A farmer needs to enclose three sides of a pasture with a fence (the fourth side is a river). The farmer has 42 meters of fence and wants the pasture to have an area of 220 sq-meters. What should the dimensions of the pasture be? (For the purpose of this problem, the width will be the smaller dimension (needing two sides); the length with be the longer dimension (needing one side). Additionally, the length should be as long as possible.)

If the width is w, then the length is 42-2w. So, the area is

y = w(42-2w)
y = -2w^2 + 42w

this is just a parabola, and y reaches its maximum when w = -42/-4 = 10.5

so, the pasture is 10.5 x 21. Area = 220.5

If we want just 220 m^2, then the field is 11x20

Well, well, well, we've got a farmer with a tricky fencing problem! Let's put on our thinking caps and solve this one.

Alright, so we have three sides to fence and one side, which is conveniently a river. Total length of the fencing is 42 meters. Looks like we need to find the dimensions of the pasture.

Let's call the width of the pasture "w" and the length "l." Since we have three sides to fence, we can write the equation as follows:

2w + l = 42

Since the area of the pasture is given as 220 sq-meters, we can write another equation:

w * l = 220

Now, let's solve these equations like a detective solving a crime!

From the first equation, we can express l in terms of w:

l = 42 - 2w

Now substitute this into the second equation:

w * (42 - 2w) = 220

Expanding the equation and rearranging it, we get a quadratic equation:

-2w² + 42w - 220 = 0

Solving this equation with the quadratic formula, we find two possible values for w. But remember, we want the width to be the smaller dimension, so let's take the smaller value.

After some mathematical magic, we find that w ≈ 6 meters.

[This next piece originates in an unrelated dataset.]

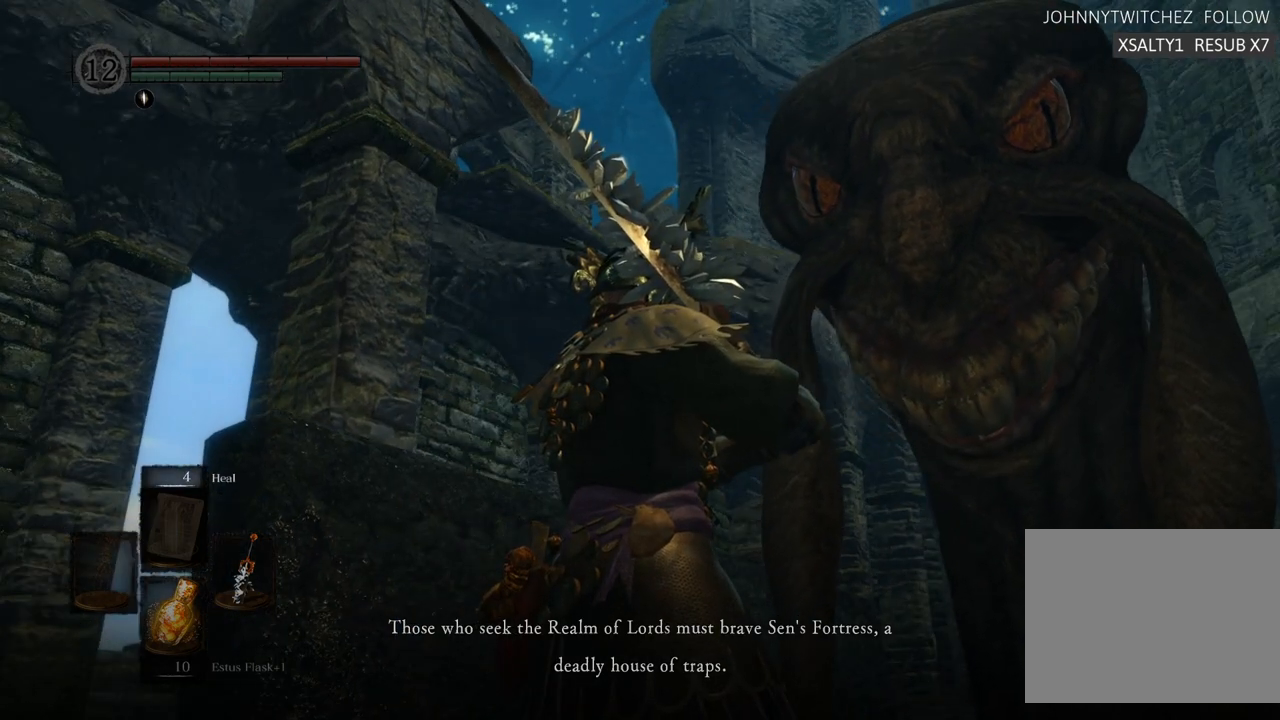
{"buttons": [], "left_stick": "center", "right_stick": "center", "events": []}
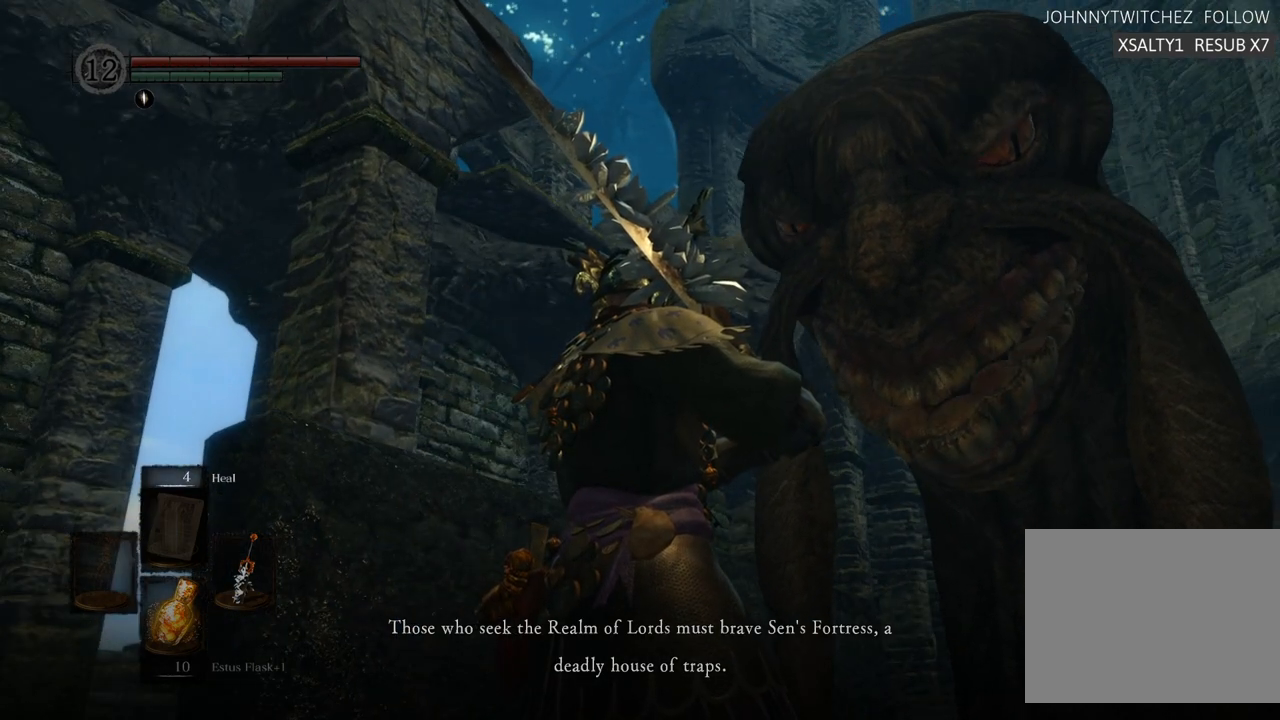
{"buttons": [], "left_stick": "center", "right_stick": "center", "events": []}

Now substitute this value of w back into the first equation to find l:

2 * 6 + l = 42
12 + l = 42
l = 42 - 12
l ≈ 30 meters

So, the dimensions of the pasture should be approximately 6 meters wide and 30 meters long. Don't forget to thank me for solving this puzzle of yours!

Let's assume the width of the pasture is 'w' meters and the length is 'l' meters.

Given that the area of the pasture is 220 square meters, we know that:

w * l = 220

The farmer needs to enclose three sides of the pasture with a fence, so the total perimeter of the pasture will be:

Perimeter = w + 2l

Given that the farmer has 42 meters of fence, we have:

w + 2l = 42

Now, we have a system of two equations:
1. w * l = 220
2. w + 2l = 42

We can solve this system of equations to find the values of 'w' and 'l'.

First, let's rearrange equation 2 to express 'w' in terms of 'l':

w = 42 - 2l

Now, substitute this value of 'w' into equation 1:

(42 - 2l) * l = 220

We can simplify equation 3:

42l - 2l^2 = 220

Rearrange equation 3 to form a quadratic equation:

2l^2 - 42l + 220 = 0

Let's solve this quadratic equation using factoring, completing the square, or using the quadratic formula:

2l^2 - 44l + 4l + 220 = 0
2l(l - 22) + 4(l - 22) = 0
(2l + 4)(l - 22) = 0

From this equation, we can see that either:

2l + 4 = 0, which gives l = -2 (not meaningful in this context)
or
l - 22 = 0, which gives l = 22

Since the length cannot be negative, we disregard the l = -2 solution.

Thus, the length is 22 meters.

Substitute this value of 'l' back into equation 2 to find 'w':

w + 2(22) = 42
w + 44 = 42
w = 42 - 44
w = -2 (not meaningful in this context)

Since the width cannot be negative, there is no valid solution in this case.

Therefore, there are no dimensions that satisfy the given conditions.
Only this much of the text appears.